Faure established strong links with Russia. Tsar Nicolas II officially visited Paris in October 1896, being the first important foreign sovereign to visit France since the 1870 disaster. In August 1897, Faure officially visited St. Petersburg and called Russia and France deux nations amies et alliées ("two friend and allied nations").
The infamous Dreyfus case tainted Faure's presidency. Captain Alfred Dreyfus, a Jewish officer, was allegedly accusated of spying for Germany. After a forged trial, he was sentenced to demotion and deportation to Devil's Island, off the coast of French Guyana. The Dreyfus case motivated a major clash in France between the Dreyfusards and the Anti-Dreyfusards. Evidence of the forgery accumulated and more and more people asked for the revision of the trial and the rehabilitation of Dreyfus. Félix Faure, who was opposed to the trial revision, died on 16 February 1899.

Faure is today more famous for his death than for his political career. He died in the palace of Elysée during a tryst with his friend Madame Steinheil. A famous story tells that a chambermaid screamed: Le Président n'a plus sa connaissance and was answered by another one Elle est partie par l'escalier de service. The pun is based on the double sense of connaissance, meaning both "acquaintance" and "consciousness". Therefore, the first maid meant to say "The President has no longer his consciousness". The second maid understood "The President's acquaintance is no longer here", and answered "She left by the backstairs".
Faure's funerals were also tragi-comic. During the ceremony, the ultra-nationalist Déroulède attempted a coup and tried to march on the Palace of Elysée with his fellows of the Patriotic League. The coup aborted and Déroulède was arrested.

Ivan Sache, 9 July 2001

Flag of Félix Faure

The flag used by Président Félix Faure is kept in the private archive HCC (Habillement, Couchage, Casernement - Outfit, Bedding, Barracks) of the Direction du Commissariat de la Marine (Direction of the Admiralty Board) in Toulon.
The golden cypher in the middle of the white stripe is a nice combination of two mirrorred "F" letters placed in saltire.
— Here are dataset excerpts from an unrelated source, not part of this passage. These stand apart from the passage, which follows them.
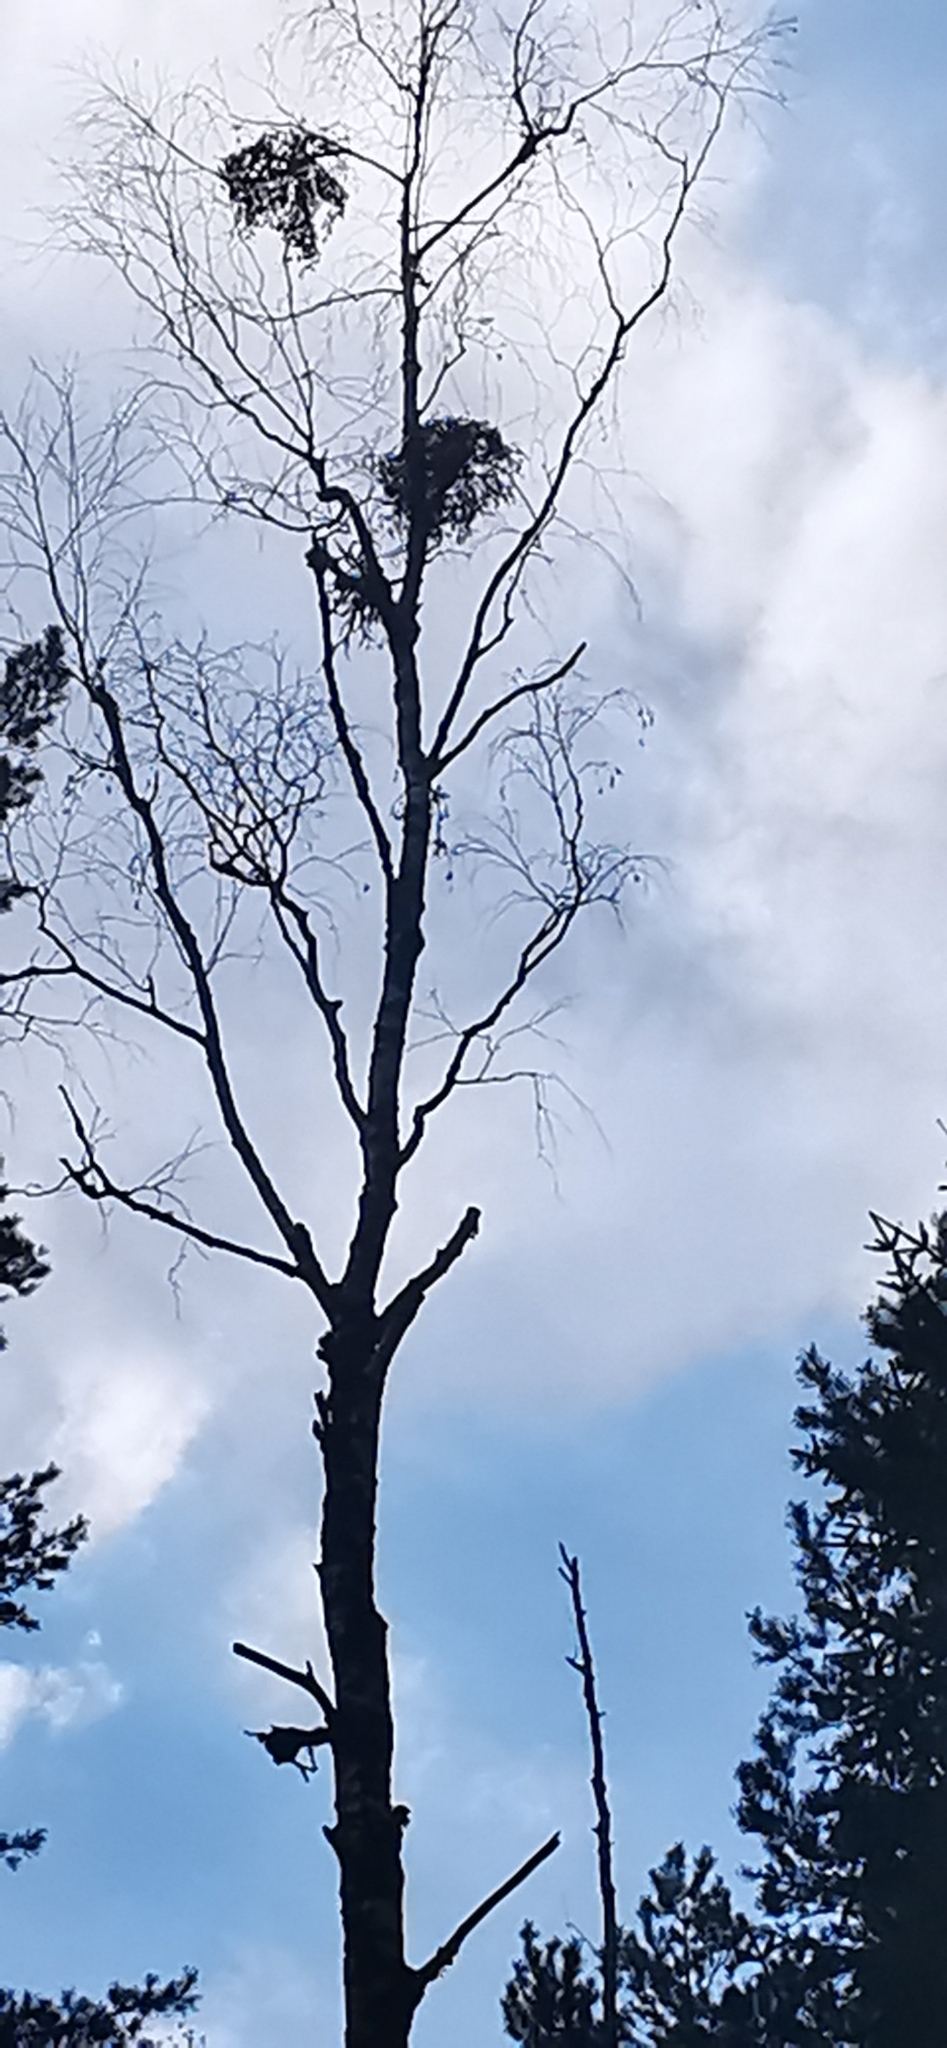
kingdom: Plantae
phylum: Tracheophyta
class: Magnoliopsida
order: Santalales
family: Viscaceae
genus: Viscum
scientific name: Viscum album
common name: Mistletoe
The resulting "X" pattern is not coincidental and probably refers to the "X" of Félix.
Félix Faure had more than one monogram. On 6 October 1896, he offered a dinner to the Emperor and the Empress of Russia during their official visit to France. On the cover of the menu of the dinner, Faure's monogram is much more complicated in its ornementations than the very geometrical, rectilinear monogram applied in the middle of the President's flag.